Does it make any sense at all?
 
In many societies, that would be a huge advantage for the woman as it would allow her to "marry up".
 
9:25 PM
It Italy we would call this "climbing mirrors"
You know what rape is...
are you serious?
Effects and aftermath of rape can include both physical trauma and psychological trauma. However, physical force is not necessarily used in rape, and physical injuries are not always a consequence. Deaths associated with rape are known to occur, though the prevalence of fatalities varies considerably across the world. For rape victims the more common consequences of sexual violence are those related to reproductive health, mental health, and social wellbeing. Physical and psychological response to rape Gynecological Common consequences experienced by rape victims include: *vaginal or ana...
Most of this is surely not culture related
In other words, it has nothing to do with current vs. previous moral standards
 
@Sklivvz Yes. Rape is a serious crime, wrong and carries serious consequences.
I don't at all advocate for this particular rule to be used in modern society.
 
I meant it deeply damages people.
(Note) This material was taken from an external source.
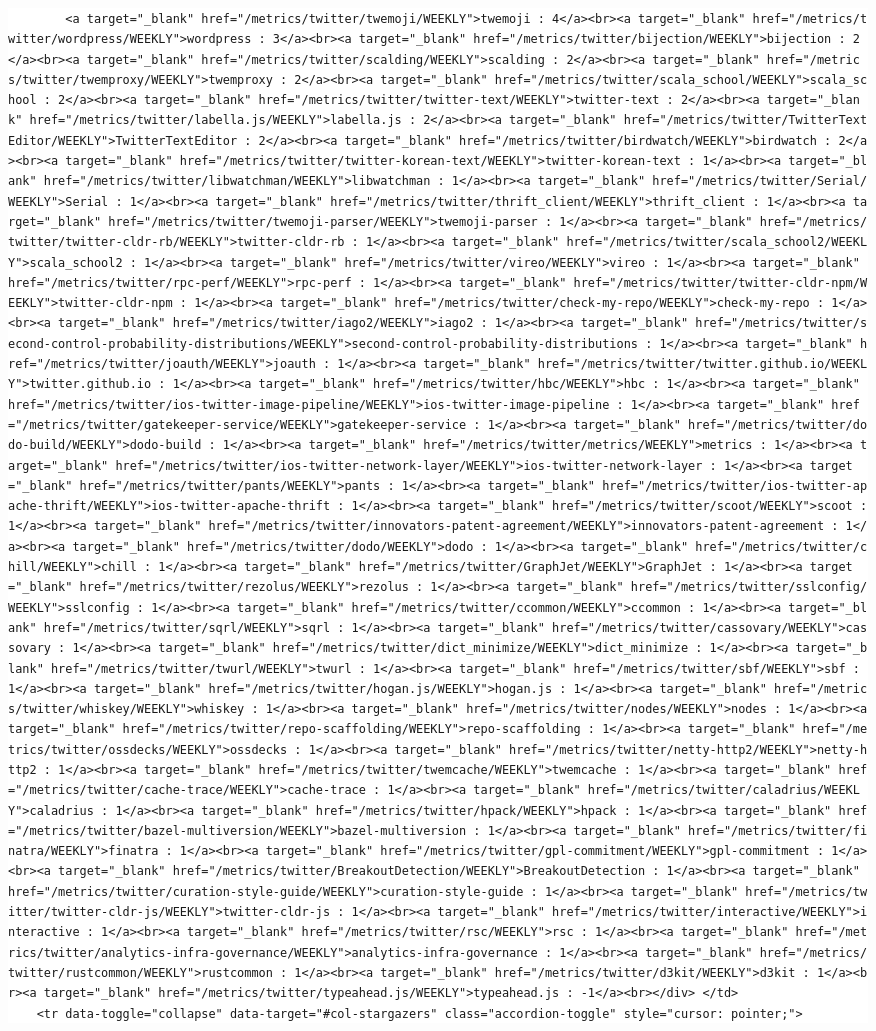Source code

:             <a target="_blank" href="/metrics/twitter/twemoji/WEEKLY">twemoji : 4</a><br><a target="_blank" href="/metrics/twitter/wordpress/WEEKLY">wordpress : 3</a><br><a target="_blank" href="/metrics/twitter/bijection/WEEKLY">bijection : 2</a><br><a target="_blank" href="/metrics/twitter/scalding/WEEKLY">scalding : 2</a><br><a target="_blank" href="/metrics/twitter/twemproxy/WEEKLY">twemproxy : 2</a><br><a target="_blank" href="/metrics/twitter/scala_school/WEEKLY">scala_school : 2</a><br><a target="_blank" href="/metrics/twitter/twitter-text/WEEKLY">twitter-text : 2</a><br><a target="_blank" href="/metrics/twitter/labella.js/WEEKLY">labella.js : 2</a><br><a target="_blank" href="/metrics/twitter/TwitterTextEditor/WEEKLY">TwitterTextEditor : 2</a><br><a target="_blank" href="/metrics/twitter/birdwatch/WEEKLY">birdwatch : 2</a><br><a target="_blank" href="/metrics/twitter/twitter-korean-text/WEEKLY">twitter-korean-text : 1</a><br><a target="_blank" href="/metrics/twitter/libwatchman/WEEKLY">libwatchman : 1</a><br><a target="_blank" href="/metrics/twitter/Serial/WEEKLY">Serial : 1</a><br><a target="_blank" href="/metrics/twitter/thrift_client/WEEKLY">thrift_client : 1</a><br><a target="_blank" href="/metrics/twitter/twemoji-parser/WEEKLY">twemoji-parser : 1</a><br><a target="_blank" href="/metrics/twitter/twitter-cldr-rb/WEEKLY">twitter-cldr-rb : 1</a><br><a target="_blank" href="/metrics/twitter/scala_school2/WEEKLY">scala_school2 : 1</a><br><a target="_blank" href="/metrics/twitter/vireo/WEEKLY">vireo : 1</a><br><a target="_blank" href="/metrics/twitter/rpc-perf/WEEKLY">rpc-perf : 1</a><br><a target="_blank" href="/metrics/twitter/twitter-cldr-npm/WEEKLY">twitter-cldr-npm : 1</a><br><a target="_blank" href="/metrics/twitter/check-my-repo/WEEKLY">check-my-repo : 1</a><br><a target="_blank" href="/metrics/twitter/iago2/WEEKLY">iago2 : 1</a><br><a target="_blank" href="/metrics/twitter/second-control-probability-distributions/WEEKLY">second-control-probability-distributions : 1</a><br><a target="_blank" href="/metrics/twitter/joauth/WEEKLY">joauth : 1</a><br><a target="_blank" href="/metrics/twitter/twitter.github.io/WEEKLY">twitter.github.io : 1</a><br><a target="_blank" href="/metrics/twitter/hbc/WEEKLY">hbc : 1</a><br><a target="_blank" href="/metrics/twitter/ios-twitter-image-pipeline/WEEKLY">ios-twitter-image-pipeline : 1</a><br><a target="_blank" href="/metrics/twitter/gatekeeper-service/WEEKLY">gatekeeper-service : 1</a><br><a target="_blank" href="/metrics/twitter/dodo-build/WEEKLY">dodo-build : 1</a><br><a target="_blank" href="/metrics/twitter/metrics/WEEKLY">metrics : 1</a><br><a target="_blank" href="/metrics/twitter/ios-twitter-network-layer/WEEKLY">ios-twitter-network-layer : 1</a><br><a target="_blank" href="/metrics/twitter/pants/WEEKLY">pants : 1</a><br><a target="_blank" href="/metrics/twitter/ios-twitter-apache-thrift/WEEKLY">ios-twitter-apache-thrift : 1</a><br><a target="_blank" href="/metrics/twitter/scoot/WEEKLY">scoot : 1</a><br><a target="_blank" href="/metrics/twitter/innovators-patent-agreement/WEEKLY">innovators-patent-agreement : 1</a><br><a target="_blank" href="/metrics/twitter/dodo/WEEKLY">dodo : 1</a><br><a target="_blank" href="/metrics/twitter/chill/WEEKLY">chill : 1</a><br><a target="_blank" href="/metrics/twitter/GraphJet/WEEKLY">GraphJet : 1</a><br><a target="_blank" href="/metrics/twitter/rezolus/WEEKLY">rezolus : 1</a><br><a target="_blank" href="/metrics/twitter/sslconfig/WEEKLY">sslconfig : 1</a><br><a target="_blank" href="/metrics/twitter/ccommon/WEEKLY">ccommon : 1</a><br><a target="_blank" href="/metrics/twitter/sqrl/WEEKLY">sqrl : 1</a><br><a target="_blank" href="/metrics/twitter/cassovary/WEEKLY">cassovary : 1</a><br><a target="_blank" href="/metrics/twitter/dict_minimize/WEEKLY">dict_minimize : 1</a><br><a target="_blank" href="/metrics/twitter/twurl/WEEKLY">twurl : 1</a><br><a target="_blank" href="/metrics/twitter/sbf/WEEKLY">sbf : 1</a><br><a target="_blank" href="/metrics/twitter/hogan.js/WEEKLY">hogan.js : 1</a><br><a target="_blank" href="/metrics/twitter/whiskey/WEEKLY">whiskey : 1</a><br><a target="_blank" href="/metrics/twitter/nodes/WEEKLY">nodes : 1</a><br><a target="_blank" href="/metrics/twitter/repo-scaffolding/WEEKLY">repo-scaffolding : 1</a><br><a target="_blank" href="/metrics/twitter/ossdecks/WEEKLY">ossdecks : 1</a><br><a target="_blank" href="/metrics/twitter/netty-http2/WEEKLY">netty-http2 : 1</a><br><a target="_blank" href="/metrics/twitter/twemcache/WEEKLY">twemcache : 1</a><br><a target="_blank" href="/metrics/twitter/cache-trace/WEEKLY">cache-trace : 1</a><br><a target="_blank" href="/metrics/twitter/caladrius/WEEKLY">caladrius : 1</a><br><a target="_blank" href="/metrics/twitter/hpack/WEEKLY">hpack : 1</a><br><a target="_blank" href="/metrics/twitter/bazel-multiversion/WEEKLY">bazel-multiversion : 1</a><br><a target="_blank" href="/metrics/twitter/finatra/WEEKLY">finatra : 1</a><br><a target="_blank" href="/metrics/twitter/gpl-commitment/WEEKLY">gpl-commitment : 1</a><br><a target="_blank" href="/metrics/twitter/BreakoutDetection/WEEKLY">BreakoutDetection : 1</a><br><a target="_blank" href="/metrics/twitter/curation-style-guide/WEEKLY">curation-style-guide : 1</a><br><a target="_blank" href="/metrics/twitter/twitter-cldr-js/WEEKLY">twitter-cldr-js : 1</a><br><a target="_blank" href="/metrics/twitter/interactive/WEEKLY">interactive : 1</a><br><a target="_blank" href="/metrics/twitter/rsc/WEEKLY">rsc : 1</a><br><a target="_blank" href="/metrics/twitter/analytics-infra-governance/WEEKLY">analytics-infra-governance : 1</a><br><a target="_blank" href="/metrics/twitter/rustcommon/WEEKLY">rustcommon : 1</a><br><a target="_blank" href="/metrics/twitter/d3kit/WEEKLY">d3kit : 1</a><br><a target="_blank" href="/metrics/twitter/typeahead.js/WEEKLY">typeahead.js : -1</a><br></div> </td>
        <tr data-toggle="collapse" data-target="#col-stargazers" class="accordion-toggle" style="cursor: pointer;">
I don't see how it could have ever been acceptable to the victim to live and, presumably, be further raped by their aggressor!?
Such a law would always have been deeply unjust and damaging for the victim. But hey. presto, it protects the family, so it's not what it seems? gulp
 
@Sklivvz In the context of the system in place before Deuteronomy, the punishment for rape was death. Which very likely meant that men were rarely prosecuted for rape.
At least, I would imagine a higher ranking man raping a lower ranking woman would not be prosecuted.
@Sklivvz Wow. That's a lot of eisegesis.
 
> You may find that petty and trivial compared to the weight of the crime, but in the culture that produced the text, it would have signaled a return of honor to the father from the perpetrator who had shamed him.
Whereas I would say
 
@Sklivvz "that" = "fifty [shekels of] silver"
 
9:38 PM
Since the original society was deeply patriarchal, the victim didn't count as much as her father, thus the law protected him and not her.
Which is, imho, a well know fact.
known*
 
@Sklivvz That's a fair reading.
 
Of course it is, but that's not what you say. You say that, actually, if you put it in context, it's somehow not petty and trivial.
"You may find that petty and trivial" ... "but in the culture that produced the text, it would have signaled a return of honor"
I think it would have been very petty and trivial, even then, for the victim
 
@Sklivvz For most, if not all, you could very well be correct. Personally, I think that no compensation would suffice for the victim of violent rape.
Society can't compensate such a woman. :-(
By the way, the Hebrew model of morality changed the ground so that sin in the community shamed the entire nation. We tend to push the Torah into a personal framework, which severely distorts things. (It's a habit I'm trying to break in myself.)